## [WORK ITEM]
Make an exact copy of the entries below with the pictures removed.

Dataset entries
....
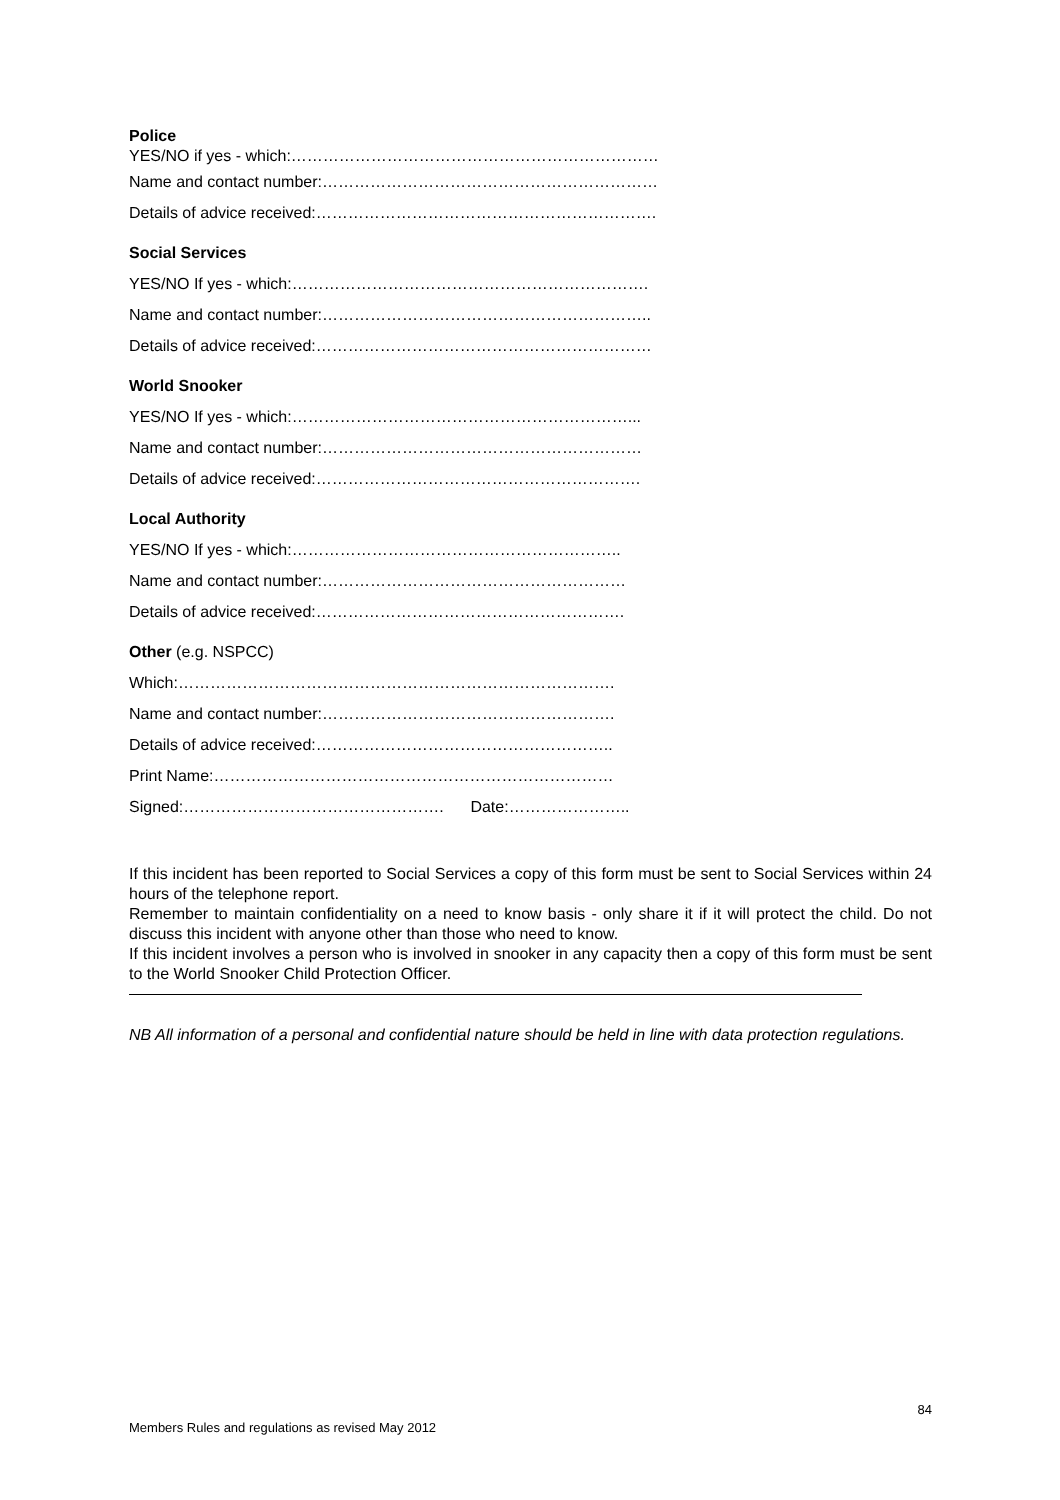Police
YES/NO if yes - which:……………………………………………………………
Name and contact number:………………………………………………………
Details of advice received:……………………………………………………….
Social Services
YES/NO If yes - which:………………………………………………………….
Name and contact number:……………………………………………………..
Details of advice received:………………………………………………………
World Snooker
YES/NO If yes - which:………………………………………………………...
Name and contact number:……………………………………………………
Details of advice received:…………………………………………………….
Local Authority
YES/NO If yes - which:……………………………………………………..
Name and contact number:…………………………………………………
Details of advice received:………………………………………………….
Other (e.g. NSPCC)
Which:……………………………………………………………………….
Name and contact number:……………………………………………….
Details of advice received:………………………………………………..
Print Name:…………………………………………………………………
Signed:…………………………………………. Date:…………………..
If this incident has been reported to Social Services a copy of this form must be sent to Social Services within 24 hours of the telephone report.
Remember to maintain confidentiality on a need to know basis - only share it if it will protect the child. Do not discuss this incident with anyone other than those who need to know.
If this incident involves a person who is involved in snooker in any capacity then a copy of this form must be sent to the World Snooker Child Protection Officer.
NB All information of a personal and confidential nature should be held in line with data protection regulations.
84
Members Rules and regulations as revised May 2012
....
## [ANSWER TO THIS PROBLEM]
Police
YES/NO if yes - which:……………………………………………………………
Name and contact number:………………………………………………………
Details of advice received:……………………………………………………….
Social Services
YES/NO If yes - which:………………………………………………………….
Name and contact number:……………………………………………………..
Details of advice received:………………………………………………………
World Snooker
YES/NO If yes - which:………………………………………………………...
Name and contact number:……………………………………………………
Details of advice received:…………………………………………………….
Local Authority
YES/NO If yes - which:……………………………………………………..
Name and contact number:…………………………………………………
Details of advice received:………………………………………………….
Other (e.g. NSPCC)
Which:……………………………………………………………………….
Name and contact number:……………………………………………….
Details of advice received:………………………………………………..
Print Name:…………………………………………………………………
Signed:…………………………………………. Date:…………………..
If this incident has been reported to Social Services a copy of this form must be sent to Social Services within 24 hours of the telephone report.
Remember to maintain confidentiality on a need to know basis - only share it if it will protect the child. Do not discuss this incident with anyone other than those who need to know.
If this incident involves a person who is involved in snooker in any capacity then a copy of this form must be sent to the World Snooker Child Protection Officer.
NB All information of a personal and confidential nature should be held in line with data protection regulations.
84
Members Rules and regulations as revised May 2012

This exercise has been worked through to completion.